Un très grand nombre de nos connexions ont lieu dans l’espace virtuel. Dans ce cadre spécifique, régi par des règles concrètes et des moyens codés pour faciliter nos réactions et nos réponses, l’empathie, le respect et la confiance émotionnelle restent pourtant essentiels pour éviter les possibles dérapages. Nous passons énormément de temps devant nos écrans et sur les smartphones. Une personne passe en moyenne 4 heures et 37 minutes sur son smartphone, ce qui fait une journée entière par semaine, dix semaines entières par an. De nombreuses études menées montrent que l’utilisation excessive des smartphones (le scrolling) a un impact négatif sur la société. Au niveau global, la solitude est en hausse et le bien-être en baisse. Les effets psychologiques sont importants : solitude ou isolement, manque de concentration, anxiété, dépression, obésité, etc. Alors, comment réduire le temps d’écran ? La meilleure voie est de développer une conscience émotionnelle autour de nos habitudes (ce que nous ressentons, pourquoi nous vérifions notre téléphone), de nous fixer des limites de temps pour vérifier l’écran et de voir aussi combien d’activités nous pourrions faire à la place, de considérer attentivement nos émotions, nos choix, nos intuitions profondes.
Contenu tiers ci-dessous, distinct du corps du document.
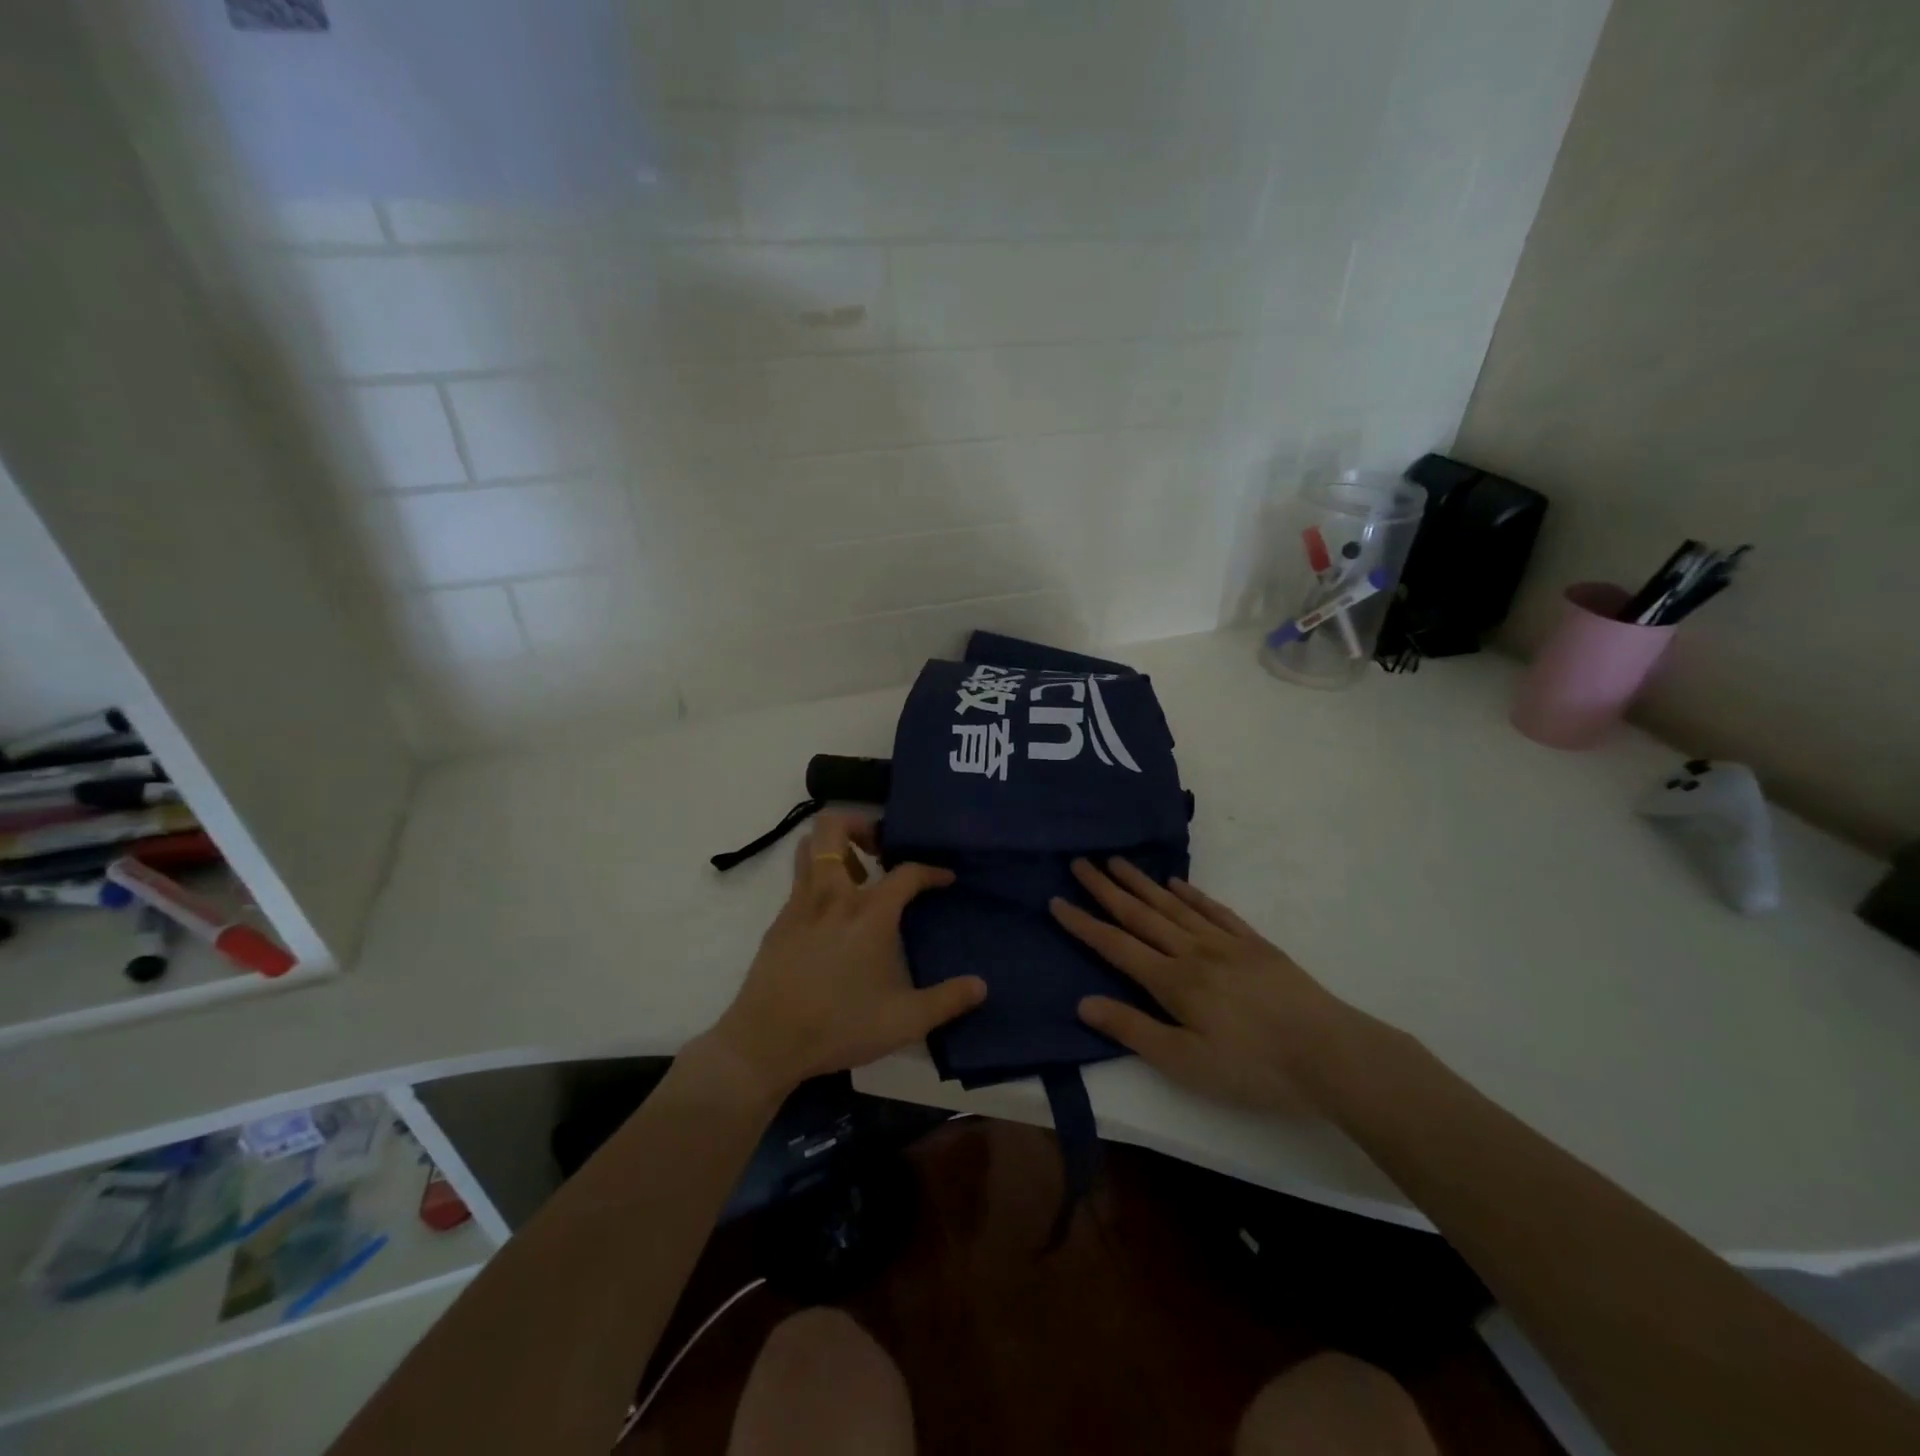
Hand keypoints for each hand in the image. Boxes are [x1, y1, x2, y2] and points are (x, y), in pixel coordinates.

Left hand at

Il est question, bien sûr, d’une reconnexion à nous-mêmes. Néanmoins, l’espace virtuel n’est pas seulement une source d’information, de savoir, de communication. Il pourrait être, à condition d’apprendre à tirer profit de ses nombreux bénéfices et de ses immenses possibilités, un outil spécial de connaissance personnelle, comme feed back, et d’épanouissement. Il n’est pas uniquement le milieu où se développe l’économie du savoir, mais aussi le milieu où nous pouvons nous rencontrer et construire des relations à très longue distance, ce qui est toujours un gain pour la connaissance de l’autre et de soi-même.

En écrivant cela, je pense à un monsieur, ami sur Facebook, professeur de littérature et traducteur, vivant, dans la dernière partie de sa vie, dans un pays dont il n’était pas originaire, le Mexique, à sa présence constante et discrète, aux images qu’il postait - la bibliothèque de la résidence où il habitait et les ouvrages qu’il présentait, la langue, l’édition. Le dernier a été un exemplaire de Nietzsche qui l’a accompagné jusqu'à la fin. Il décrivait des moments de sa vie passée, qu’il évoquait comme dans une sorte de journal personnel, sans expliquer qui était qui, c’était juste une remémoration, au grès des instants qui déclenchaient les souvenirs. Parfois, il choisissait des images du jardin, les roses dans l’allée, sa table au restaurant de la résidence, ses lunettes et un livre ouvert, ou l’écran de l’ordinateur allumé dans sa chambre. De ces éléments de son quotidien, un lecteur attentif pouvait reconstituer une histoire, derrière le récit qui avait l’air décousu. Il lisait mes notes de blogs, sur Cefro et sur elargissement-ro, et il avait une manière collégiale d’approuver dans un bref commentaire. Il y a quelques jours, j’ai lu avec tristesse un message en français et en anglais publié par sa famille sur son profil. Il était parti, avant d’avoir ses 84 ans, un anniversaire qu’il attendait et qu’il mentionnait fréquemment dans ses publications.